Exercise directions:
Print every line of the records below without any change, leaving the pictures out of your answer.

[Collection entries]
========================================
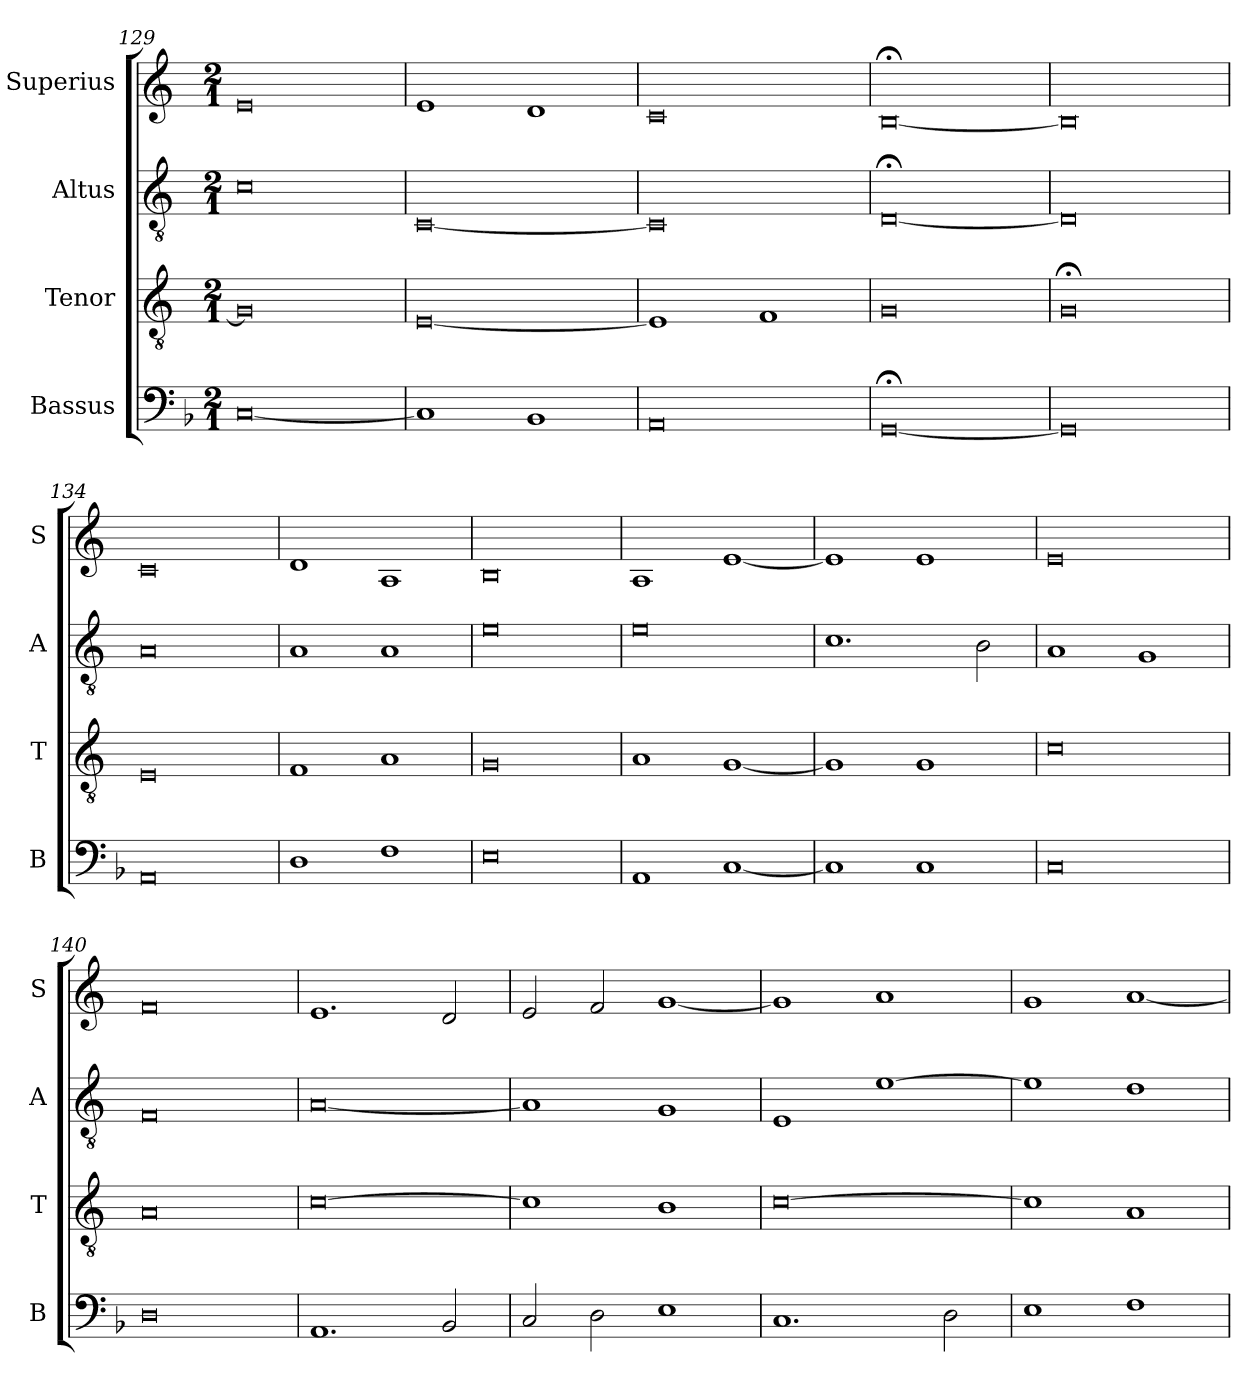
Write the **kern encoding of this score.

**kern	**kern	**kern	**kern
*part4	*part3	*part2	*part1
*staff4	*staff3	*staff2	*staff1
*I"Bassus	*I"Tenor	*I"Altus	*I"Superius
*I'B	*I'T	*I'A	*I'S
*clefF4	*clefGv2	*clefGv2	*clefG2
*k[b-]	*k[]	*k[]	*k[]
*M2/1	*M2/1	*M2/1	*M2/1
=129	=129	=129	=129
[0C	0G]	0c	0e
=130	=130	=130	=130
1C]	[0E	[0C	1e
1BB-	.	.	1d
=131	=131	=131	=131
0AA	1E]	0C]	0c
.	1F	.	.
=132	=132	=132	=132
[0GG;<	0G	[0D;<	[0B;<
=133	=133	=133	=133
0GG]	0G;<	0D]	0B]
=134	=134	=134	=134
0AA	0E	0A	0c
=135	=135	=135	=135
1D	1F	1A	1d
1F	1A	1A	1A
=136	=136	=136	=136
0E	0G	0e	0B
=137	=137	=137	=137
1AA	1A	0e	1A
[1C	[1G	.	[1e
=138	=138	=138	=138
1C]	1G]	1.c	1e]
1C	1G	.	1e
.	.	2B\	.
=139	=139	=139	=139
0C	0c	1A	0e
.	.	1G	.
=140	=140	=140	=140
0D	0A	0F	0f
=141	=141	=141	=141
1.AA	[0c	[0A	1.e
2BB-/	.	.	2d/
=142	=142	=142	=142
2C/	1c]	1A]	2e/
2D\	.	.	2f/
1E	1B	1G	[1g
=143	=143	=143	=143
1.C	[0c	1E	1g]
.	.	[1e	1a
2D\	.	.	.
=144	=144	=144	=144
1E	1c]	1e]	1g
1F	1A	1d	[1a
=	=	=	=
*-	*-	*-	*-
========================================
Reply to the task:
Write the **kern encoding of this score.

**kern	**kern	**kern	**kern
*part4	*part3	*part2	*part1
*staff4	*staff3	*staff2	*staff1
*I"Bassus	*I"Tenor	*I"Altus	*I"Superius
*I'B	*I'T	*I'A	*I'S
*clefF4	*clefGv2	*clefGv2	*clefG2
*k[b-]	*k[]	*k[]	*k[]
*M2/1	*M2/1	*M2/1	*M2/1
=129	=129	=129	=129
[0C	0G]	0c	0e
=130	=130	=130	=130
1C]	[0E	[0C	1e
1BB-	.	.	1d
=131	=131	=131	=131
0AA	1E]	0C]	0c
.	1F	.	.
=132	=132	=132	=132
[0GG;<	0G	[0D;<	[0B;<
=133	=133	=133	=133
0GG]	0G;<	0D]	0B]
=134	=134	=134	=134
0AA	0E	0A	0c
=135	=135	=135	=135
1D	1F	1A	1d
1F	1A	1A	1A
=136	=136	=136	=136
0E	0G	0e	0B
=137	=137	=137	=137
1AA	1A	0e	1A
[1C	[1G	.	[1e
=138	=138	=138	=138
1C]	1G]	1.c	1e]
1C	1G	.	1e
.	.	2B\	.
=139	=139	=139	=139
0C	0c	1A	0e
.	.	1G	.
=140	=140	=140	=140
0D	0A	0F	0f
=141	=141	=141	=141
1.AA	[0c	[0A	1.e
2BB-/	.	.	2d/
=142	=142	=142	=142
2C/	1c]	1A]	2e/
2D\	.	.	2f/
1E	1B	1G	[1g
=143	=143	=143	=143
1.C	[0c	1E	1g]
.	.	[1e	1a
2D\	.	.	.
=144	=144	=144	=144
1E	1c]	1e]	1g
1F	1A	1d	[1a
=	=	=	=
*-	*-	*-	*-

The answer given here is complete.